ECLI:NL:CRVB:2018:3356
Centrale Raad van Beroep
- Hoger beroep
- Rechtspraak.nl
Beëindiging WIA-uitkering en geschiktheid van functies voor appellante met psychische en lichamelijke klachten
In deze zaak heeft de Centrale Raad van Beroep op 25 oktober 2018 uitspraak gedaan in hoger beroep over de beëindiging van de WIA-uitkering van appellante. Appellante, die sinds 2009 ziek is door psychische en lichamelijke klachten, had aanvankelijk recht op een loongerelateerde WGA-uitkering. Het Uwv heeft echter vastgesteld dat appellante per 4 augustus 2015 geen recht meer had op de WIA-uitkering, wat leidde tot bezwaar en uiteindelijk hoger beroep. De rechtbank Oost-Brabant had eerder het beroep van appellante ongegrond verklaard, waarbij werd geoordeeld dat het medisch onderzoek zorgvuldig was uitgevoerd en dat de conclusies van de verzekeringsartsen voldoende gemotiveerd waren.

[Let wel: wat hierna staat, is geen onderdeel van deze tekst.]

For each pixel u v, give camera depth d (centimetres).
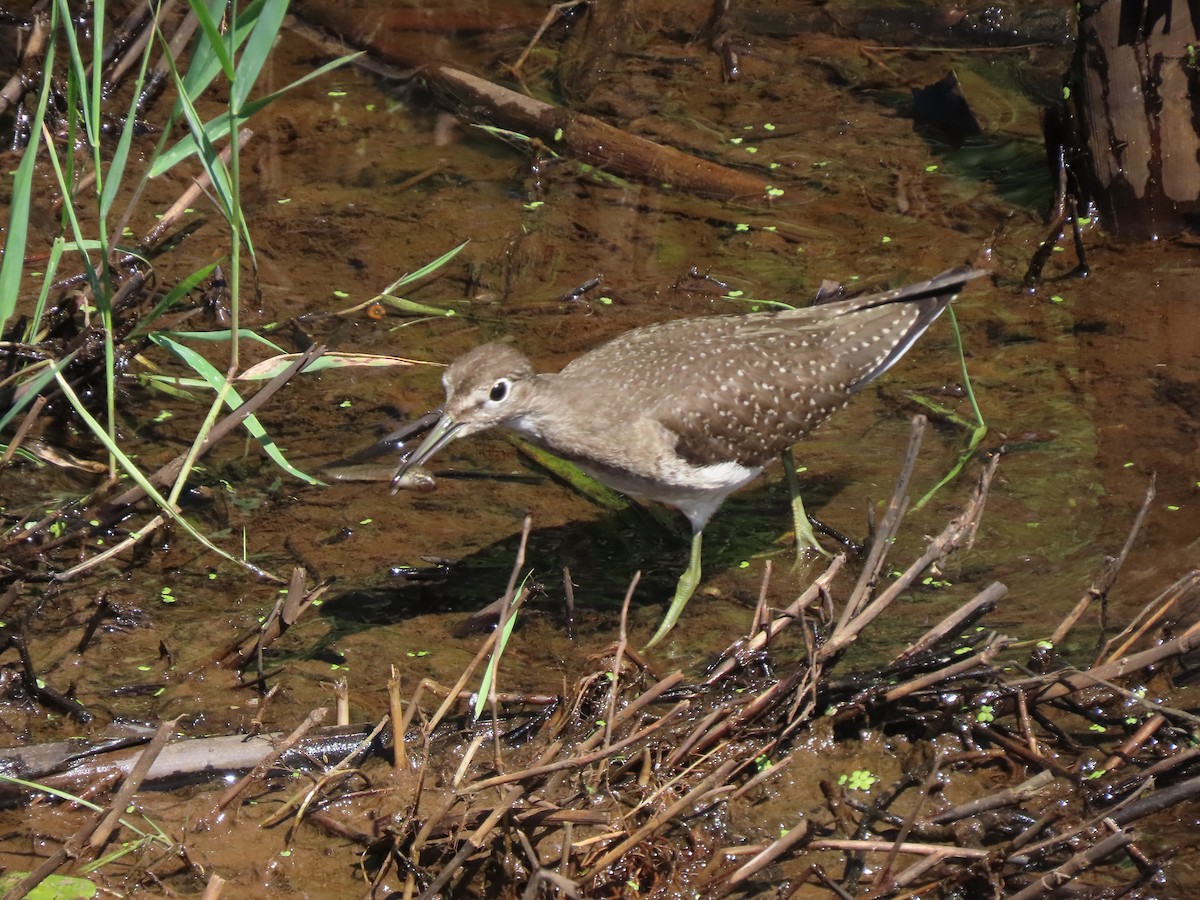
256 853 898
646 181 1691
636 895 855
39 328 1335
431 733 969
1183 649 950
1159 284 1462
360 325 1451
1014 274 1502
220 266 1509
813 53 1939
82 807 925
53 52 1039
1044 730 974
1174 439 1253
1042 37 1916
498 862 866
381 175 1695
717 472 1157
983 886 846
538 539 1212
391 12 1967
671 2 2045
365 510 1236
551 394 1148
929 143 1748
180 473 1062
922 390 1356
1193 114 1474
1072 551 1145
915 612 1095
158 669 1052
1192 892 841
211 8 1049
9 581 1102
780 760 960
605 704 998
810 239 1579
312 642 1088
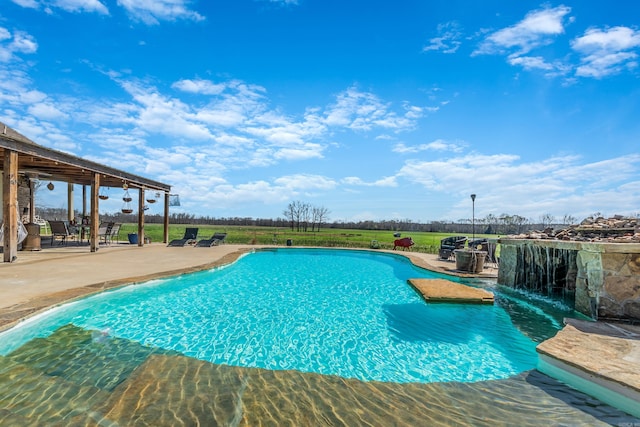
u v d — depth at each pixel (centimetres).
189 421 252
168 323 516
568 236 772
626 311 484
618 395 293
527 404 297
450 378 358
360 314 598
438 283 816
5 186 798
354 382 343
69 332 456
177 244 1600
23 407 266
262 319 555
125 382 318
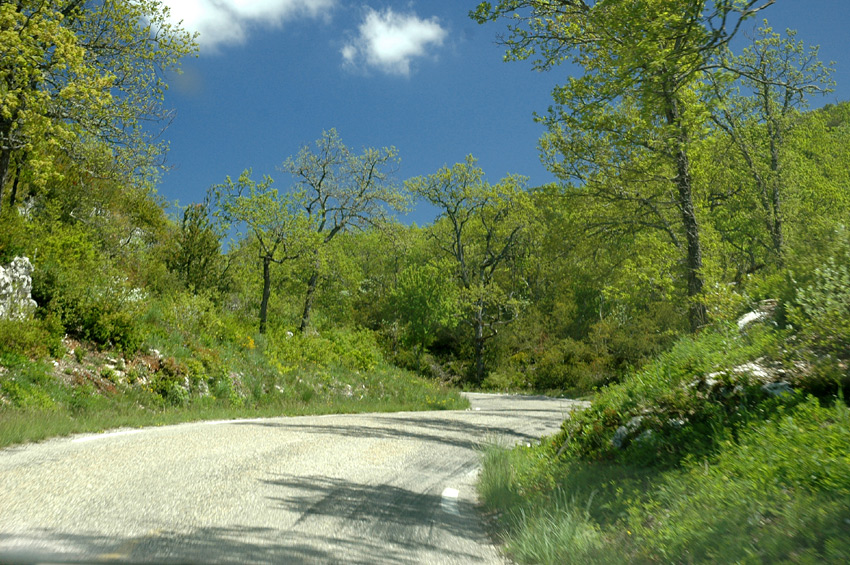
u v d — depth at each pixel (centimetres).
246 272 3162
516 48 1753
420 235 5894
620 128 1684
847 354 608
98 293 1752
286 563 361
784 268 867
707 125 1656
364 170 3544
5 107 1357
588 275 2389
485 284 5459
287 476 652
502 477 682
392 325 5341
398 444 1031
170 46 1845
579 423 838
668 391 729
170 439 888
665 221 2055
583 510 511
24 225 1772
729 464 495
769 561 331
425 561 405
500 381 4800
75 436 916
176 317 2119
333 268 3556
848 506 364
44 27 1412
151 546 372
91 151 1828
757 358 704
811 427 505
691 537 383
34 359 1335
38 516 424
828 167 3738
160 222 3016
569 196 2056
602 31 1380
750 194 2989
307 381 2367
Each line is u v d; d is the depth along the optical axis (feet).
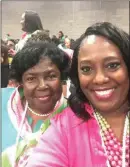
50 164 1.89
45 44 2.55
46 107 2.57
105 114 2.05
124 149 1.92
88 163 1.93
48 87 2.48
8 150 2.48
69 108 2.14
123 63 1.85
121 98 1.89
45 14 13.12
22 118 2.59
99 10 11.58
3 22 10.11
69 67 2.26
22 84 2.63
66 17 12.45
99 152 1.94
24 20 3.98
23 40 3.30
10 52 3.47
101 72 1.83
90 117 2.07
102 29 1.88
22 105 2.66
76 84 2.09
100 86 1.85
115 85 1.85
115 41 1.84
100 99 1.88
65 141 1.97
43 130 2.45
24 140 2.51
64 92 2.56
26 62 2.46
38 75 2.48
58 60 2.48
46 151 1.93
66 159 1.94
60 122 2.05
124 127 2.02
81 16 11.81
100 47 1.84
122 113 2.05
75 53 1.98
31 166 1.91
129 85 1.96
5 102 2.69
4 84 3.14
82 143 1.97
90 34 1.91
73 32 6.39
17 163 2.42
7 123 2.60
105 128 2.02
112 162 1.92
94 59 1.83
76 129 2.01
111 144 1.97
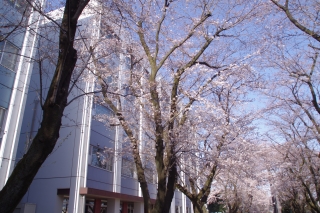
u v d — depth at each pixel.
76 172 15.08
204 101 9.34
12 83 12.41
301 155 17.52
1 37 6.28
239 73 10.77
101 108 17.39
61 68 4.70
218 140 11.77
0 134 11.62
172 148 8.59
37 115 16.11
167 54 9.41
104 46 10.73
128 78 11.23
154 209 7.39
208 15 9.40
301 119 15.27
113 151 15.51
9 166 11.62
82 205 14.89
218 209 45.28
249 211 34.22
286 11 8.91
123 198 17.88
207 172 13.70
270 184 21.56
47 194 15.15
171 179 7.84
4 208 3.90
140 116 11.35
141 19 10.00
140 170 8.45
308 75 12.33
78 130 15.85
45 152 4.34
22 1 8.80
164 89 10.48
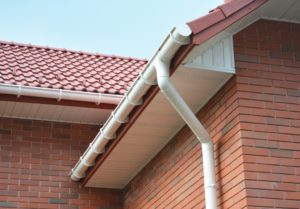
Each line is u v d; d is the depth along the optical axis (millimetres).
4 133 10234
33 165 10195
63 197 10156
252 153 6527
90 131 10672
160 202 8711
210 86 7109
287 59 7098
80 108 10164
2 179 9969
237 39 7008
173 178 8352
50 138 10430
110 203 10391
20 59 11008
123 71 11266
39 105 10016
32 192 10023
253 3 6453
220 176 6949
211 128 7320
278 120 6758
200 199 7453
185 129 8133
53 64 11062
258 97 6812
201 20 6082
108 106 10086
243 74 6863
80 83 10281
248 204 6281
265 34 7152
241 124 6641
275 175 6480
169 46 6199
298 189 6473
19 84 9711
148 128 8211
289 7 7039
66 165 10352
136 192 9797
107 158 9102
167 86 6508
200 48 6590
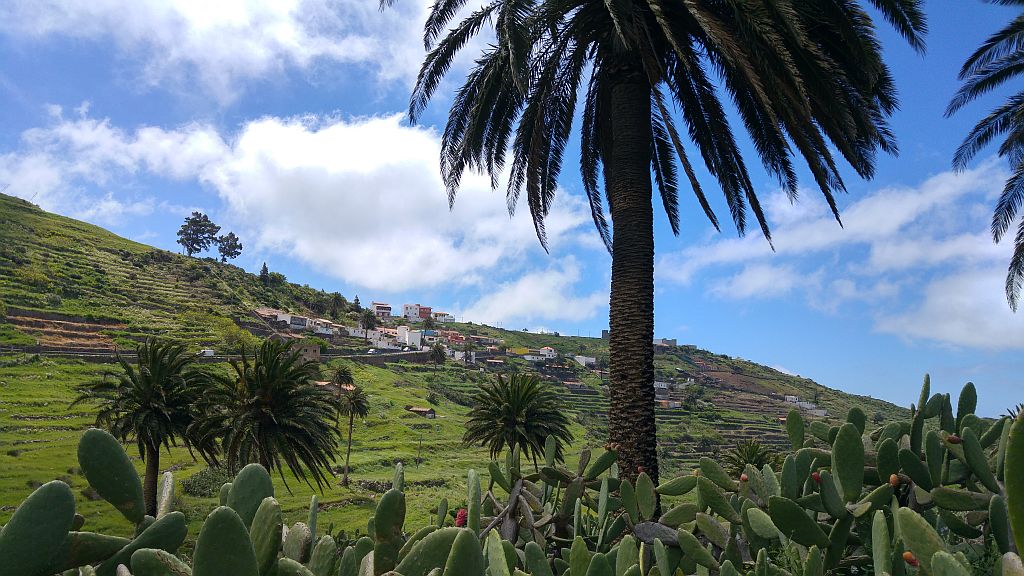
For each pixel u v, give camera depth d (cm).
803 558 212
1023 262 1307
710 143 1070
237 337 10606
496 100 1053
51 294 10100
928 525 141
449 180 1056
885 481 231
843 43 857
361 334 15150
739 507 258
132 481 127
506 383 3228
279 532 120
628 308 838
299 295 17150
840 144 873
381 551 138
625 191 868
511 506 317
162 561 111
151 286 12638
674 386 15025
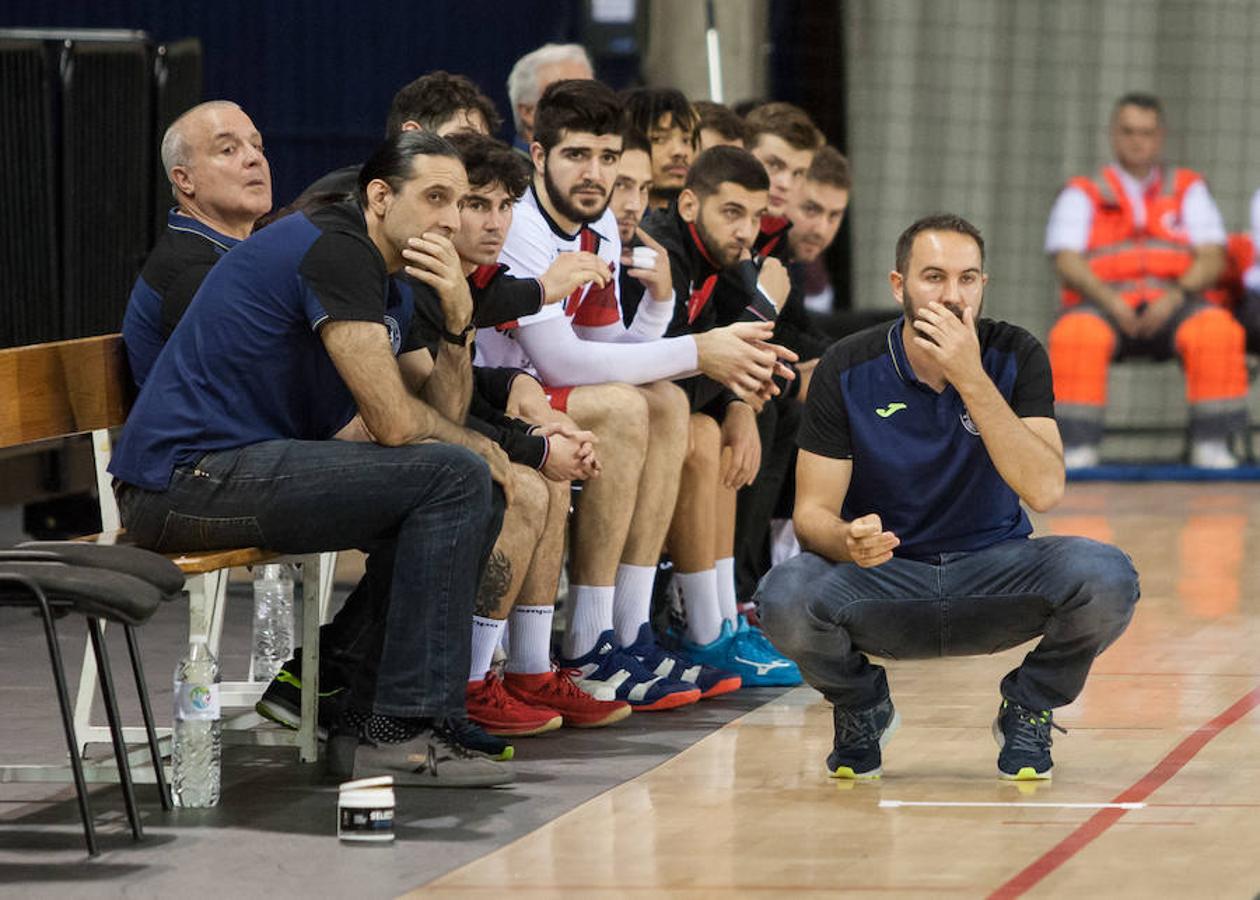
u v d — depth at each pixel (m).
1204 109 31.30
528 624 13.15
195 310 11.02
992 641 11.41
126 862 9.63
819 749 12.40
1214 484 28.81
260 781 11.44
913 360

Appellante voerde in hoger beroep aan dat het medisch onderzoek onzorgvuldig was en dat haar beperkingen onvoldoende waren erkend. De Raad oordeelde echter dat het medische onderzoek op een zorgvuldige grondslag berustte. De Raad bevestigde dat de in geding zijnde situatie, waarin een geregistreerde verzekeringsarts een rapport van een niet-geregistreerde verzekeringsarts heeft getoetst en goedgekeurd, in lijn is met de rechtspraak van de Raad. De Raad concludeerde dat appellante ten tijde van de beoordeling niet voldeed aan de criteria voor een situatie van geen benutbare mogelijkheden en dat de functies die aan de schatting ten grondslag lagen, medisch geschikt waren voor haar.
De Raad bevestigde de aangevallen uitspraak en oordeelde dat er geen aanleiding was voor een veroordeling in de proceskosten. De uitspraak benadrukt het belang van zorgvuldig medisch onderzoek en de rol van de verzekeringsartsen in het vaststellen van arbeidsongeschiktheid.